14(5) There is a defense under the law of this state to the remedy sought.
(6) Full or partial payment has been made.
(7) The prescriptive period under Article 1306.4 (Choice of law) precludes enforcement of some or all of the arrear-age.
B. If a party presents evidence establishing a full or partial defense under Paragraph A of this Article, a tribunal may stay enforcement of the registered order, continue the proceeding to permit production of additional relevant evidence, and issue other appropriate orders. An uncontested portion of the registered order may be enforced by all remedies available under the laws of this state.
C. If the contesting party does not establish a defense under Paragraph A of this Article to the validity or enforcement of the order, the registering tribunal shall issue an order confirming the order.
*784Davis did not give reasons why he was contesting the child support in his request for a hearing. At the hearing, Davis continually asked about a reduction in the amount of the child support. He also expressed a concern that he was ordered to pay child support as of 1988. Davis additionally claimed that he paid different amounts than the amounts shown on the statement from Ohio, but it was later discovered that he was talking about Williams receiving half of his monthly workers’ compensation payments toward his child support obligation.
Other than to contest the award on these bases, Davis offered no evidence or proof to support his claim. Therefore, Davis failed to present a defense to enforcement of the Ohio child support orders. State v. McDuffy, 32,357 (La.App. 2 Cir. 9/22/99); 742 So.2d 87.
We note that in a motion for new trial, the State presented evidence of Ohio law on the issue of child support, which Louisiana courts are required to judicially notice.
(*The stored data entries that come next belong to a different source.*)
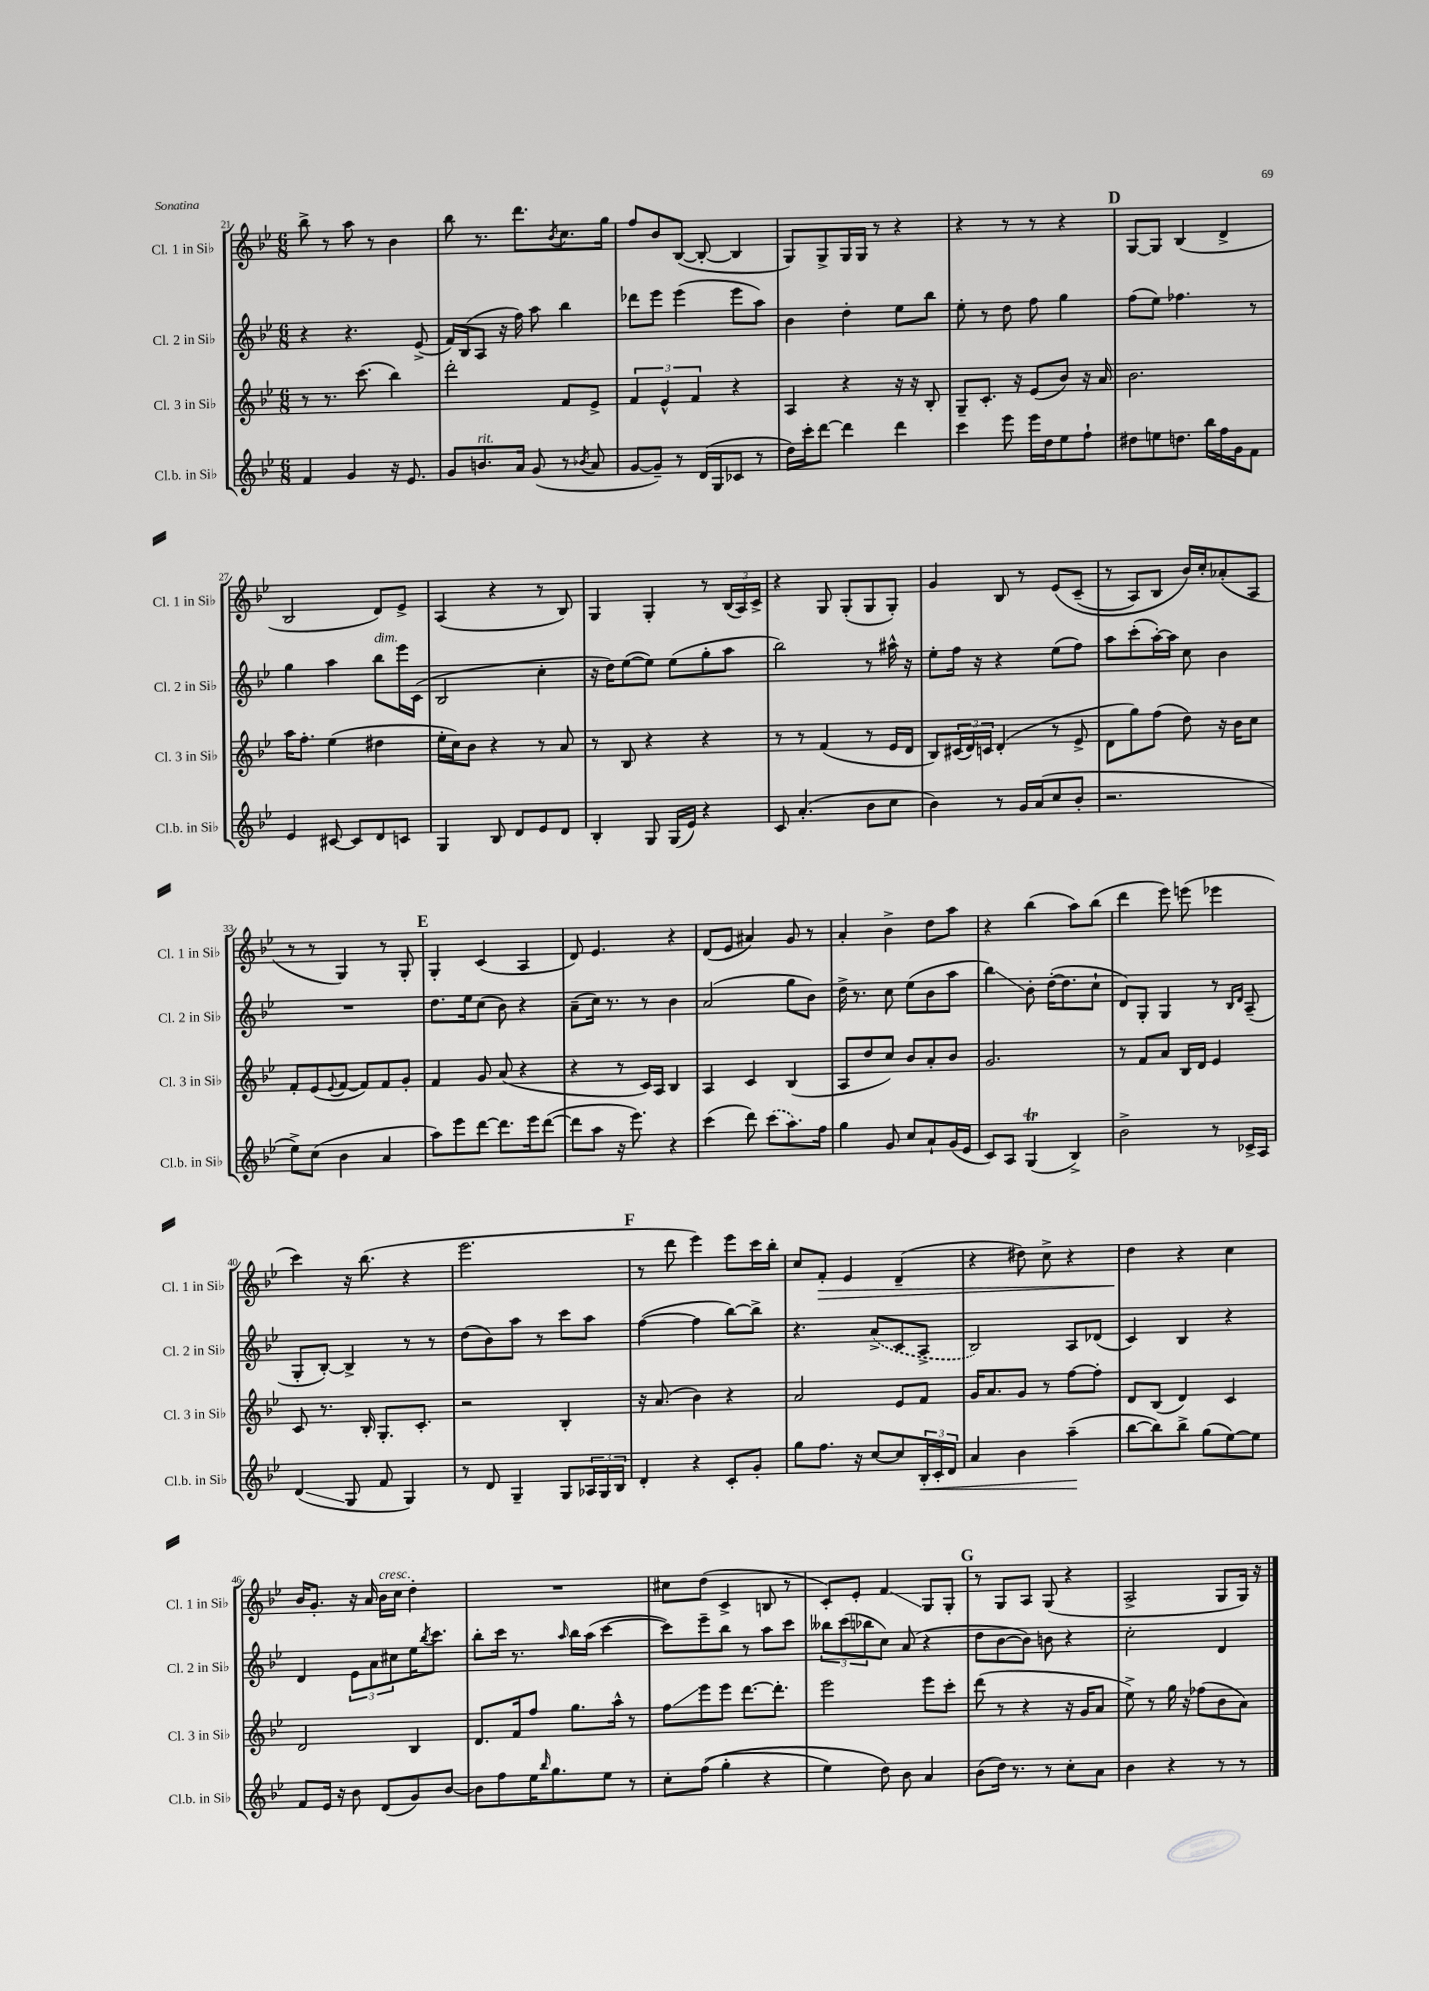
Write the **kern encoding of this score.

**kern	**kern	**kern	**kern
*staff4	*staff3	*staff2	*staff1
*clefG2	*clefG2	*clefG2	*clefG2
*k[b-e-]	*k[b-e-]	*k[b-e-]	*k[b-e-]
*M6/8	*M6/8	*M6/8	*M6/8
4f	8r	4r	8bb-^
.	8.r	.	8r
4g	.	4.r	8aa
.	(8.ccc	.	.
.	.	.	8r
16r	4bb-)	.	4b-
8.e-	.	.	.
.	.	(8e-^	.
=	=	=	=
8g	2ddd'	16f)	8bb-
.	.	(16B-	.
8.b	.	8A	8.r
.	.	16r	.
16a	.	16ff)	8.ddd
(8g	.	8aa	.
.	.	.	8qb-
8r	8f	4bb-	8.cc
8qb-	.	.	.
8a	8e-^	.	.
.	.	.	16gg
=	=	=	=
[8g	6f	8ddd-	8ff
8g~])	.	8eee-	8b-
.	6e-^^	.	.
8r	.	(4eee-	([8B-
.	6f	.	.
(16d	.	.	8B-'_
16G	.	.	.
8c-	4r	8eee-	4B-]
8r	.	8aa)	.
=	=	=	=
16dd)	4A	4b-	8G)
16ccc'	.	.	.
[8ddd	.	.	8G^
4ddd]	4r	4dd'	16G
.	.	.	16G
.	.	.	8r
4ddd	16r	8ee-	4r
.	16r	.	.
.	8B-'	8bb-	.
=	=	=	=
4ccc	8G~	8ee-'	4r
.	8.c'	8r	.
8eee-	.	8dd	8r
.	16r	.	.
16eee-	(8e-	8ff	8r
16dd	.	.	.
8ee-	8b-)	4gg	4r
8ff`	16r	.	.
.	16a	.	.
=	=	=	=
8dd#	2.b-	(8ff	[8G
8ee	.	8ee-)	8G]
8.dd	.	4.ff-	(4B-
16bb-	.	.	.
16ff	.	.	4d^
16g	.	.	.
8f	.	8r	.
=	=	=	=
4e-	16aa	4gg	2B-
.	8.ff'	.	.
[8c#	(4ee-	4aa	.
8c#]	.	.	.
8d	4dd#	8bb-	8d)
8c	.	16eee-	8e-^
.	.	(16c	.
=	=	=	=
4G	16ee-'	2B-	(4A
.	16cc)	.	.
.	8b-	.	.
8B-	4r	.	4r
8d	.	.	.
8e-	8r	4cc'	8r
8d	8a	.	8B-)
=	=	=	=
4B-'	8r	16r	4G
.	.	16dd)	.
.	8B-	([8ee-	.
8G	4r	8ee-])	4G'
(16G	.	(8ee-	.
16e-)	.	.	.
4r	4r	8gg'	8r
.	.	8aa	(24B-
.	.	.	24A)
.	.	.	24c^
=	=	=	=
8c	8r	2bb-)	4r
(4.a'	8r	.	.
.	(4f	.	8G
.	.	.	(8G'
8b-	8r	8r	8G
8cc	16e-	16aa#^^	8G')
.	16d	16r	.
=	=	=	=
4b-)	8B-)	8ee-'	4g
.	(24c#	16ff	.
.	24d)	.	.
.	.	16r	.
.	24c	.	.
8r	(4d'	4r	8B-
16g	.	.	8r
(16a	.	.	.
8cc	8r	(8ee-	&(8e-
8b-'	8e-^	8ff)	(8c~
=	=	=	=
2.r	8d	8aa	8r
.	8gg)	(8ccc'	8A)
.	(8ff	[16aa')	8B-
.	.	16aa]	.
.	8dd)	8cc	16b-&)
.	.	.	16cc'
.	16r	4b-	(8a-'
.	16b-	.	.
.	8cc	.	8A
=	=	=	=
8ee-^)	8f'	2.r	8r
(8cc	(8e-	.	8r
.	8qqe-	.	.
4b-	[8f	.	4G)
.	8f])	.	.
4a	8f	.	8r
.	8g'	.	8G'
=	=	=	=
8aa)	4f	8.dd	4G'
8eee-	.	.	.
.	.	16ee-	.
[8ddd	8g	(8cc	(4c
8.ddd]	(8a	8b-)	.
.	4r	4r	4A
16eee-	.	.	.
([8ddd	.	.	.
=	=	=	=
8ddd]	4r	(8a~	8d)
8aa	.	16cc)	4.e-
.	.	8.r	.
16r	8r	.	.
8.eee-)	.	.	.
.	16c)	8r	.
.	16A	.	.
4r	4B-	4b-	4r
=	=	=	=
(4ccc	4A	(2a	(8d
.	.	.	8e-
8ddd)	4c	.	4a#)
(8ccc	.	.	.
8.aa)	(4B-	8gg	8g
.	.	8b-)	8r
16ff	.	.	.
=	=	=	=
4gg	8A	16dd^	4a'
.	.	8.r	.
.	8dd	.	.
8g	8cc)	8cc	4b-^
8cc	8b-	(8ee-	.
8a`	8a'	8b-	8dd
(16g	8b-	8aa	8aa
16e-	.	.	.
=	=	=	=
8c)	2.g	4bb-)	4r
8A	.	.	.
(4G	.	8b-'	(4bb-
.	.	([16dd'	.
.	.	8.dd]	.
4B-^)	.	.	8aa)
.	.	8cc`	(8bb-
=	=	=	=
2b-^	8r	8d)	4ddd
.	8f	8G'	.
.	8a	4G	8eee-)
.	16B-	.	(8eee
.	16d	.	.
8r	4e-	8r	4eee-
.	.	16qqB-	.
.	.	16qqd	.
16c-^	.	(8A~	.
16A	.	.	.
=	=	=	=
(4d	8c	8G'	4ccc)
.	8.r	[8B-')	.
8G	.	4B-^]	16r
.	16B-'	.	(8.bb-
8f	8.G'	.	.
4G)	.	8r	4r
.	8.c'	.	.
.	.	8r	.
=	=	=	=
8r	2r	(8dd	2.eee-
8d	.	8b-)	.
4G~	.	8aa	.
.	.	8r	.
8G	4B-'	8ccc	.
24A-	.	8aa	.
24G	.	.	.
24B-	.	.	.
=	=	=	=
4d'	16r	([4ff	8r
.	(8.a	.	.
.	.	.	8ddd
4r	4b-)	4ff]	4eee-)
8c'	4r	[8bb-)	8eee-
8g'	.	8bb-^]	16ccc
.	.	.	16bb-'
=	=	=	=
8gg	2a	4.r	8cc
8.ff	.	.	8f'
.	.	.	4e-
16r	.	.	.
[8cc	.	(8a^	.
8cc]	8e-	8c	(4d~
24B-'	8f	8A^	.
24c'	.	.	.
24d	.	.	.
=	=	=	=
4a	16g	2B-)	4r
.	8.a	.	.
4b-	8g	.	8dd#)
.	8r	.	8cc^
(4aa~	[8ff	8A	4r
.	8ff']	(8d-	.
=	=	=	=
[8bb-	8d	4c)	4dd
8bb-])	(8B-	.	.
8bb-^	4d)	4B-	4r
(8gg	.	.	.
[8ee-)	4c	4r	4cc
8ee-]	.	.	.
=	=	=	=
8f	2d	4d	16b-
.	.	.	8.g'
16e-	.	.	.
16r	.	.	.
8b-	.	12e-	16r
.	.	.	16a
.	.	12a	.
(8d	.	.	16b-
.	.	12cc#	.
.	.	.	16cc
8g)	4B-	16ee-	4dd'
.	.	8qbb-	.
.	.	8.ccc	.
[8b-	.	.	.
=	=	=	=
8b-]	8.d	8bb-'	2.r
8ff	.	16ccc	.
.	16f	8.r	.
16ee-	8ff	.	.
16qqbb-	.	.	.
8.gg	.	.	.
.	.	16qqaa	.
.	8.gg	16bb-	.
.	.	(16aa	.
8ee-	.	[4ccc	.
.	16aa^^	.	.
8r	8r	.	.
=	=	=	=
8cc'	8ff	8ccc])	8cc#
&((8ff	8eee-	8eee-~	(8dd
4gg'	8eee-	8bb-	4c^
.	[8.ddd	8r	.
4r	.	8aa	8B
.	8.ddd']	.	.
.	.	8ccc	8r
=	=	=	=
4ee-)	2eee-	12bb--	8c')
.	.	(12ccc	.
.	.	.	8e-'
.	.	12bb-	.
8dd&)	.	8cc)	4f
8b-	.	(8a	.
4a	8eee-	4r	8G
.	8ccc'	.	8G'
=	=	=	=
(8b-	(8ddd	8dd	8r
16dd)	8r	[8b-	8G
8.r	.	.	.
.	4r	8b-])	8A
8r	.	8b	(8G
8cc'	16r	4r	4r
.	16g	.	.
8a	8a	.	.
=	=	=	=
4b-	8ee-^)	2cc'	2A^
.	8r	.	.
4r	16gg	.	.
.	16r	.	.
.	(8ff-	.	.
8r	8b-	4d	8G
8r	8a)	.	16G)
.	.	.	16r
==	==	==	==
*-	*-	*-	*-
La.Code Evid. art. 202(A). It is clear that Ohio law provides the juvenile |flcourts with the authority to award child support retroactive to a child’s date of birth. Ohio Rev.Code § 3111.01 through 3111.19. Furthermore, there is no statute of limitations in Ohio regarding the collection of arrearage for outstanding child support payments. Ohio Rev.Code § 3113.21(M)(3); Cramer v. Petrie, 70 Ohio St.3d 131, 637 N.E.2d 882 (1994). Therefore, applying Ohio law, the child support order was valid and had not prescribed. Even under Louisiana law the child support arrearage was not past due because ten years had not passed from the date of the first arrearage to the date of the filing of the petition. La.Civ.Code art. 3501.1. The petition was filed on July 9, 1997, and the arrearage did not begin to accrue until November 1988.
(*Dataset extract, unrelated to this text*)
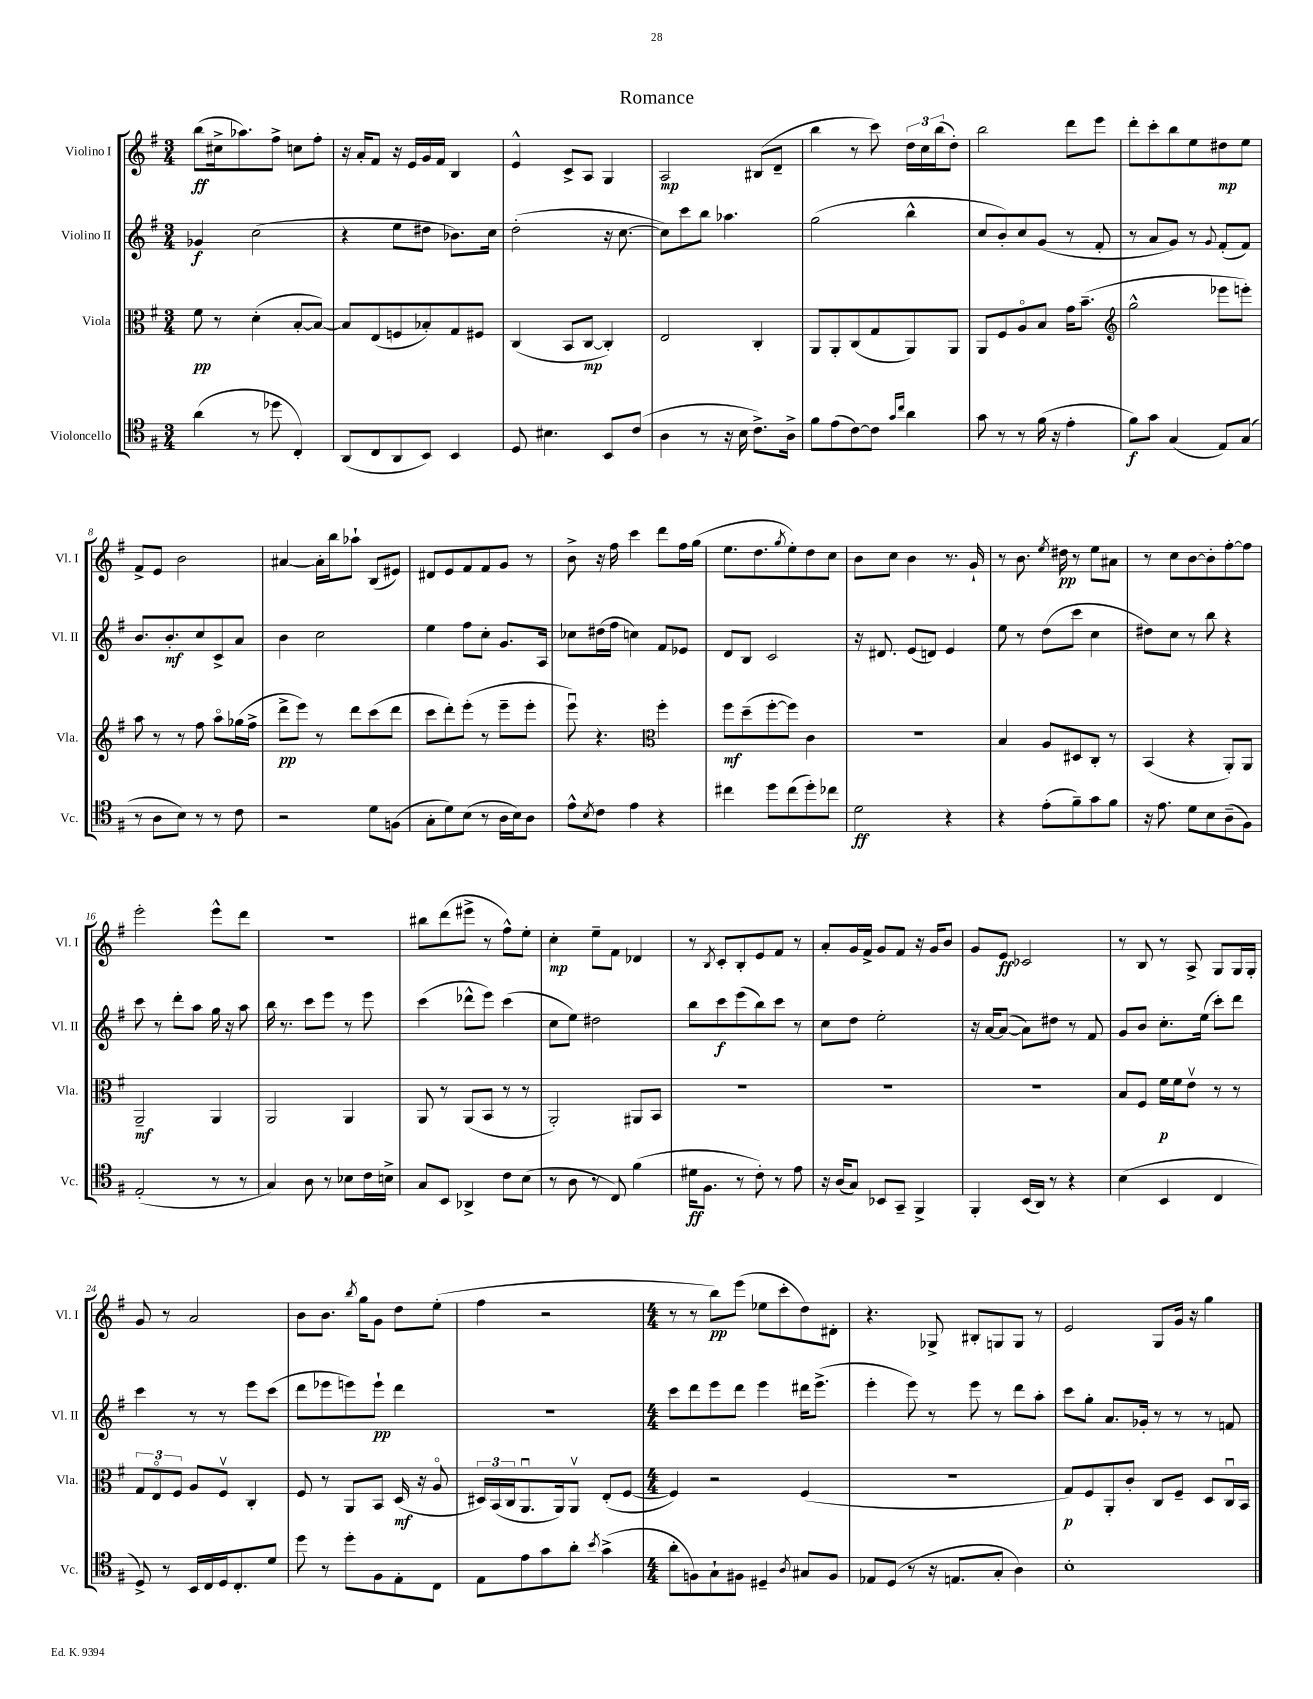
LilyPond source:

We also find that the State introduced sufficient evidence to establish the amount of arrearage at the time. Pursuant to Louisiana Children’s Code Article 1303.16(C), “A copy of the record of child support payments certified as a true copy of the original by the custodian of the record may be forwarded to a responding tribunal. The copy is evidence of facts asserted in it and is admissible to show whether payments were made.” State’s Exhibit 1 was a month-by-month arrear-age calculation listing Ray Davis as the payor and Rita Williams as the payee. It was certified by the Hamilton County, Ohio Child Support Enforcement Agency on December 17, 1998, and shows arrear-age in the amount of $25,002.17. It also indicates when payments were made and includes the $22,000 lump sum payment.
For the above reasons, we reverse the judgment of the trial court insofar as it ordered that arrearage would begin to accumulate from the date of the signing of a judgment by a Louisiana court. We hereby recognize and confirm, pursuant to Louisiana Children’s Code Article 1306.8, the orders from the Hamilton County Juvenile Court, State of Ohio, requiring Ray Davis to pay $646.01 per month total | fidiild support for his minor children, Ri-jon, Ravis, and Ray Williams. We also recognize that the arrearage of $25,002.17 was owed as of December 1998. Costs of this appeal are assessed to Ray Davis.
REVERSED IN PART; AFFIRMED IN PART; AND RENDERED.